··· Material to process
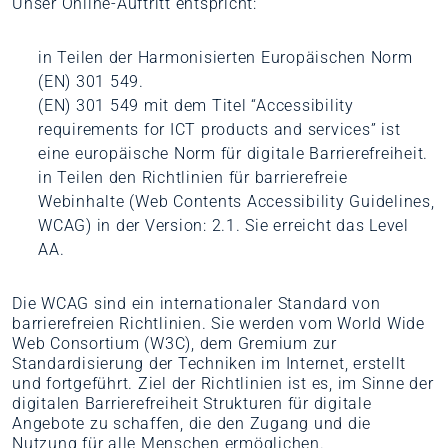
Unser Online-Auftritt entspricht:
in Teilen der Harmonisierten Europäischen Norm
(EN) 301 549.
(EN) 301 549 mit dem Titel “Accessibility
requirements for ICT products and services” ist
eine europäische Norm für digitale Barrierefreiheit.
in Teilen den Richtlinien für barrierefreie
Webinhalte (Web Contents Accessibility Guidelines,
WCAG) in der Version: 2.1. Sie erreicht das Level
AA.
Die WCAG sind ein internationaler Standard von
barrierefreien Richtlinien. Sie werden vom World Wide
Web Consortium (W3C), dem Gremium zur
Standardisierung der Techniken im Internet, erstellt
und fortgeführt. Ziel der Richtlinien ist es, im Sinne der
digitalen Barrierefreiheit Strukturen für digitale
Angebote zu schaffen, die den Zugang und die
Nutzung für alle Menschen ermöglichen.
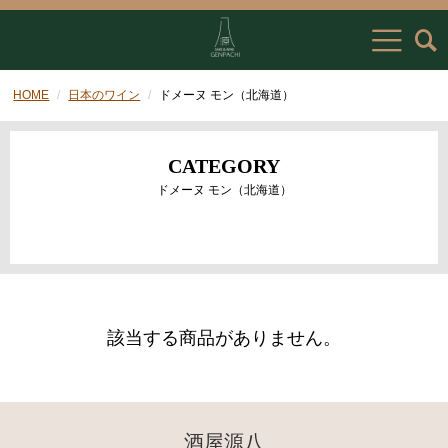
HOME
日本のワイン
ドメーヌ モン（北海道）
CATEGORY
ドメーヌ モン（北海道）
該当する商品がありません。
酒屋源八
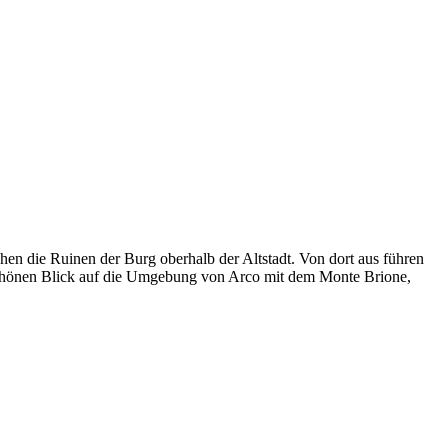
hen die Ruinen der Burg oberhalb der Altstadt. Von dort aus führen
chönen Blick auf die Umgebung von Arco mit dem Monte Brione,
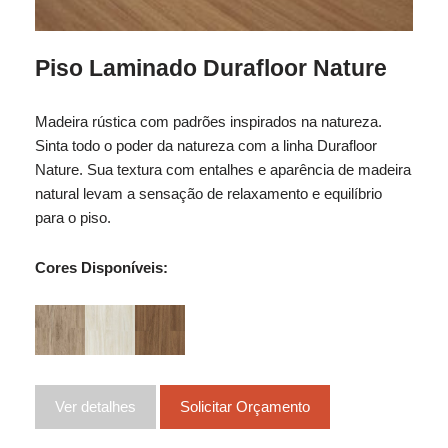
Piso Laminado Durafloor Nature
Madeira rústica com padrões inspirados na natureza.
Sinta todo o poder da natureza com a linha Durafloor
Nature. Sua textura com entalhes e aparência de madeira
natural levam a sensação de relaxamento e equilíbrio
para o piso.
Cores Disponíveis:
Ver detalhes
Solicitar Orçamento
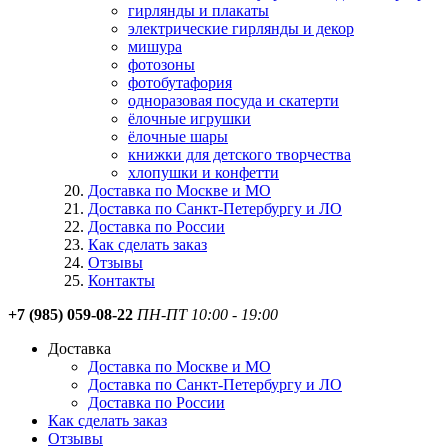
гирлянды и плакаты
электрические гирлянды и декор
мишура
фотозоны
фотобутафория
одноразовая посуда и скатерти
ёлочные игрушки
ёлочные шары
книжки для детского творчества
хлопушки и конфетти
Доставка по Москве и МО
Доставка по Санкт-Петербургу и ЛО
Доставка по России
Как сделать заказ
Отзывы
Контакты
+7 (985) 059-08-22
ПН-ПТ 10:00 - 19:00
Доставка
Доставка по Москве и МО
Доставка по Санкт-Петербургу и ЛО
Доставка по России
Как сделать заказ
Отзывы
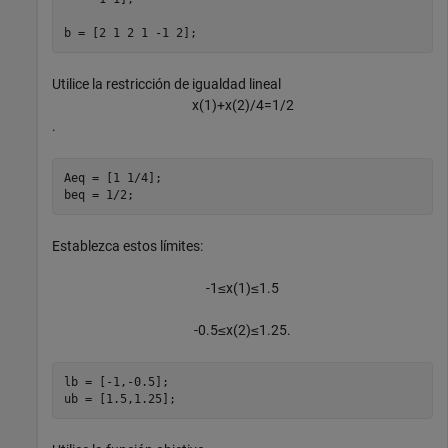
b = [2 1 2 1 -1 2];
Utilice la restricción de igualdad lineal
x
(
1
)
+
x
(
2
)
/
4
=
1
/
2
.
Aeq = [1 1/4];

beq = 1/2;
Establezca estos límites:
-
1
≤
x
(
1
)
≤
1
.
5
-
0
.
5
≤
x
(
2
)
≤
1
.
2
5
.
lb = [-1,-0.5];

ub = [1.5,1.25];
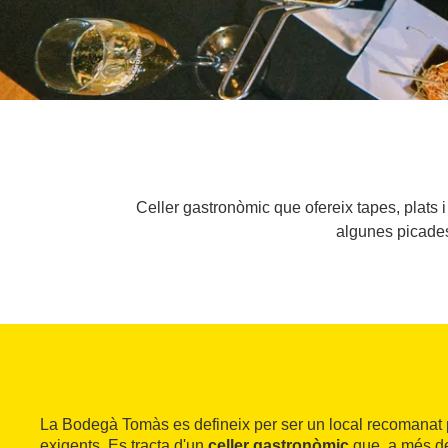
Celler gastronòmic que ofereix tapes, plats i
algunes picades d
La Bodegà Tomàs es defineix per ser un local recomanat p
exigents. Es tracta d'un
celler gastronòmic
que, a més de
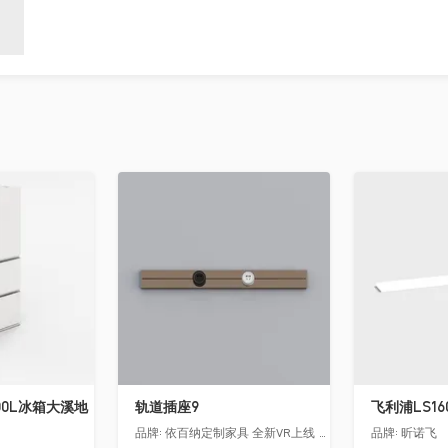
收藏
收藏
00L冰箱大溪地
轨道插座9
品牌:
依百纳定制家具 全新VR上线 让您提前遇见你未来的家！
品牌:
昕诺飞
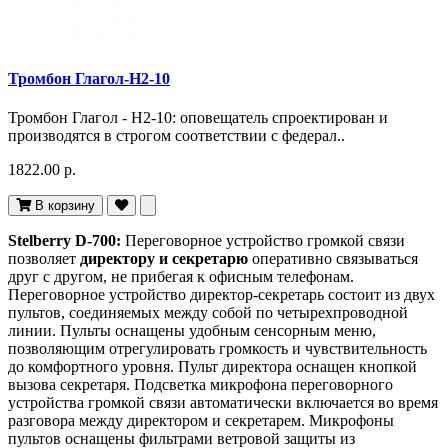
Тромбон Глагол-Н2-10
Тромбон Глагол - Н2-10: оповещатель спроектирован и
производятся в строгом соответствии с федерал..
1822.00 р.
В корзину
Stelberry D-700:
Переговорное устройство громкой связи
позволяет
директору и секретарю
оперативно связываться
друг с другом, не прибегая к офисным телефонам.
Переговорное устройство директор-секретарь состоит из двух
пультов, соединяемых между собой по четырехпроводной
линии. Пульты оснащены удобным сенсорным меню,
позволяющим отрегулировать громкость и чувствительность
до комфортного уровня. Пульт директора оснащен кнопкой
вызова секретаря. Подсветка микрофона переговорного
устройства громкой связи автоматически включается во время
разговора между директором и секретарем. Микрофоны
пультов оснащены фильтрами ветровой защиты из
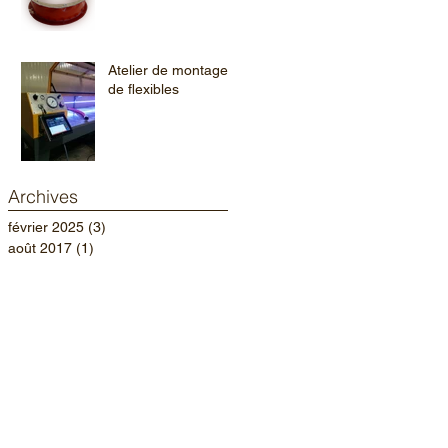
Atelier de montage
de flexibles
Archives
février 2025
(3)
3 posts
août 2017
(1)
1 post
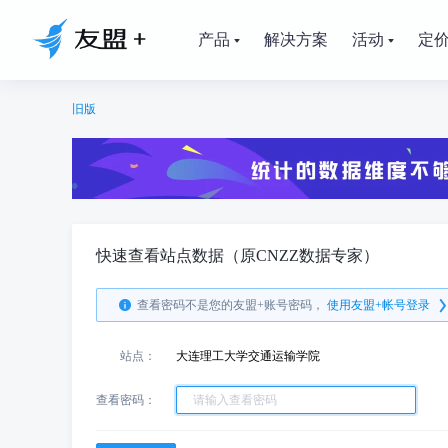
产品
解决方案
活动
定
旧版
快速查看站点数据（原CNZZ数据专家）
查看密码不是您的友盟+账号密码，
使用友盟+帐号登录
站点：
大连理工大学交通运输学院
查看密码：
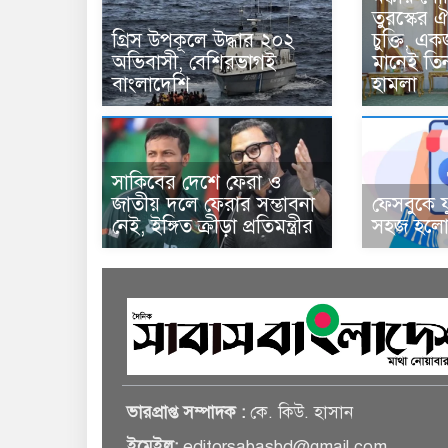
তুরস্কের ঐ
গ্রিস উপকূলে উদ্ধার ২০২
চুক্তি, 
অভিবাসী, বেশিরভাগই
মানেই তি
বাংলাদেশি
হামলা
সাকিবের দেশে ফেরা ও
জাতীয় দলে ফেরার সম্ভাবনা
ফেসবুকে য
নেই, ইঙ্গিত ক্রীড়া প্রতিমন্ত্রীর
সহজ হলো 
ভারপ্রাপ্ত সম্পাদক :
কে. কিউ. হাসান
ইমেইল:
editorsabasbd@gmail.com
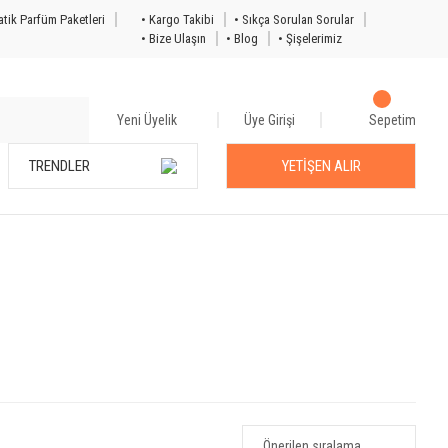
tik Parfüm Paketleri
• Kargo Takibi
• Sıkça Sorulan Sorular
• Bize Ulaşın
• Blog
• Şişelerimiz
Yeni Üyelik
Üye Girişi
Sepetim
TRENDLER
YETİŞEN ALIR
······
Across the material, how many lines contain the word "между"? Only the number is wanted.

2